◆ TEXTE FOURNI ◆
____

« Osons la santé communautaire ! ». Alors que monde affronte une crise sanitaire inédite, c'est le cri du cœur d'un généraliste humaniste passionné par son métier et la politique.
Le Dr Didier Ménard, bientôt 70 ans, raconte dans un livre* militant son parcours atypique et sa pratique engagée de la médecine sociale au cœur de la cité populaire des Francs-Moisins, à Saint-Denis (93). C'est en 3e année de médecine que l'étudiant, qui peine à accepter « le rapide examen médical au pied des malades » à l'hôpital, découvre le militantisme au sein de groupuscules d’extrême gauche. Ce fils d’ouvrier a du mal à trouver sa place. En 1975, il décide d'arrêter ses études de médecine mais la réaction déçue d'une voisine agira comme un révélateur. « Alors, il n'y aura donc jamais de médecin de chez nous, des cités, pour nous soigner ? », lui lance-t-elle. Une claque pour le carabin qui ira jusqu'au bout.

____

◆ TRAVAIL À RÉALISER ◆
A) D'après le texte sur le Dr Didier Ménard, en quelle année décide-t-il d'arrêter ses études de médecine ?
B) Recopiez, dans le texte sur le Dr Didier Ménard, tout le passage depuis « Le Dr Didier » jusqu'à « ira jusqu'au bout. ».
C) Dans le texte sur le Dr Didier Ménard, reformulez sous forme de liste le paragraphe commençant par « Le Dr Didier Ménard, bientôt 70 ans », en conservant ses faits principaux.
Les données qui suivent forment un matériau distinct du texte.

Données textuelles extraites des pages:
____

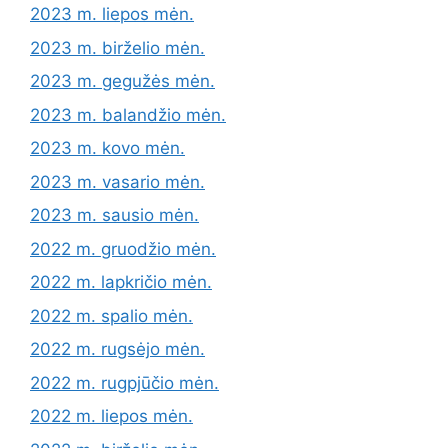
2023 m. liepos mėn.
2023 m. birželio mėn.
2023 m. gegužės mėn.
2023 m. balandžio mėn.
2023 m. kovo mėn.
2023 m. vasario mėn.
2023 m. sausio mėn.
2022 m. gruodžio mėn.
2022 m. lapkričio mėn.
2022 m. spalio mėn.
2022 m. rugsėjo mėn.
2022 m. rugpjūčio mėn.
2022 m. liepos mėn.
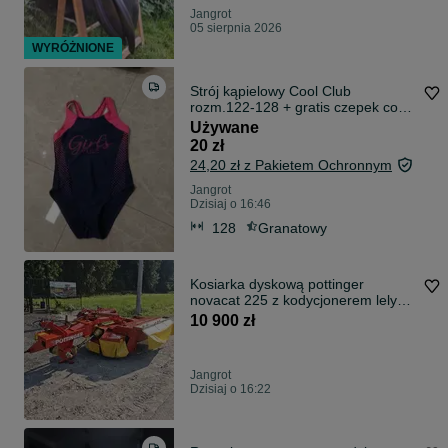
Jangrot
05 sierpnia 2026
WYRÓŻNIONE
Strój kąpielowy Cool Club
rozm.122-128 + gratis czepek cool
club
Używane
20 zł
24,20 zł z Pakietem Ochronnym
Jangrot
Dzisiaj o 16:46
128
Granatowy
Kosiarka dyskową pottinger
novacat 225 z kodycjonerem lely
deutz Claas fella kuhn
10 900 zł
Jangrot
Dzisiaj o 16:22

____

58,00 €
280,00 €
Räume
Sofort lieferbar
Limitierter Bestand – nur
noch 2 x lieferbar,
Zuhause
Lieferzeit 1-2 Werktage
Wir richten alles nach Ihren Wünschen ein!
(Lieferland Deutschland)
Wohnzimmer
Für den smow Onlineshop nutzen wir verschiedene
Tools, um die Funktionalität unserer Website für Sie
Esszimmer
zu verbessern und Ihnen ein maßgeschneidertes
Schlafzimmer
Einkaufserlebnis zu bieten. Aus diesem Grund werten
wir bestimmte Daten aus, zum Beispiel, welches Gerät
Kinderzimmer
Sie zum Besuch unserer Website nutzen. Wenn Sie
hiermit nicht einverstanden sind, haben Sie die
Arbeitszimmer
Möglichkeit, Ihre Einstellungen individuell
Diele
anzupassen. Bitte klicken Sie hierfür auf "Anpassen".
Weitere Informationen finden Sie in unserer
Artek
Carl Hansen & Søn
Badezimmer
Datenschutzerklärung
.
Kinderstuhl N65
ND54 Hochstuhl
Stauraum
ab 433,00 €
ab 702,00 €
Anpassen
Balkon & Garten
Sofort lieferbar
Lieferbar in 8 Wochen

____

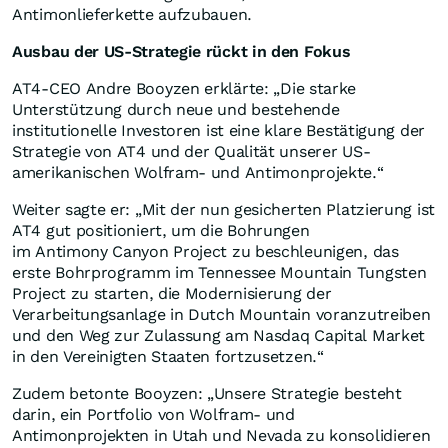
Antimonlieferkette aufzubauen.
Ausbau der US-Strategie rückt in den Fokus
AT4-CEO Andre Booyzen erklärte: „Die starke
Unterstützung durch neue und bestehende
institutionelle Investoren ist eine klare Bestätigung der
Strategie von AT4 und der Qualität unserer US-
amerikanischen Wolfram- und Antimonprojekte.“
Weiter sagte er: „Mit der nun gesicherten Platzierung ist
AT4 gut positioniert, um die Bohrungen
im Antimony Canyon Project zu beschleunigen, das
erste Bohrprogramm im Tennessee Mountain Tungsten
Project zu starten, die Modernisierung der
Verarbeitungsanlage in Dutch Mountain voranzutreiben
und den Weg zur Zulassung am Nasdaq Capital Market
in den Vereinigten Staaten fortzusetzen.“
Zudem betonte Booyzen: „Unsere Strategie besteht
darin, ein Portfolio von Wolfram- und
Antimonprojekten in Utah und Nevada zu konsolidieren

____

◆ RÉPONSES ATTENDUES ◆
A) En 1975.

B)
Le Dr Didier Ménard, bientôt 70 ans, raconte dans un livre* militant son parcours atypique et sa pratique engagée de la médecine sociale au cœur de la cité populaire des Francs-Moisins, à Saint-Denis (93). C'est en 3e année de médecine que l'étudiant, qui peine à accepter « le rapide examen médical au pied des malades » à l'hôpital, découvre le militantisme au sein de groupuscules d’extrême gauche. Ce fils d’ouvrier a du mal à trouver sa place. En 1975, il décide d'arrêter ses études de médecine mais la réaction déçue d'une voisine agira comme un révélateur. « Alors, il n'y aura donc jamais de médecin de chez nous, des cités, pour nous soigner ? », lui lance-t-elle. Une claque pour le carabin qui ira jusqu'au bout.

C)
- Le Dr Didier Ménard, bientôt 70 ans, raconte dans un livre militant son parcours atypique et sa pratique engagée de la médecine sociale dans la cité populaire des Francs-Moisins, à Saint-Denis (93).
- En 3e année de médecine, il peine à accepter le rapide examen médical au pied des malades à l'hôpital et découvre le militantisme dans des groupuscules d'extrême gauche.
- Fils d'ouvrier, il a du mal à trouver sa place.
- En 1975, il décide d'arrêter ses études de médecine. Une voisine lui demande, déçue, s'il n'y aura donc jamais de médecin des cités pour les soigner, et cette réaction agit comme un révélateur.
- Il va finalement jusqu'au bout de ses études.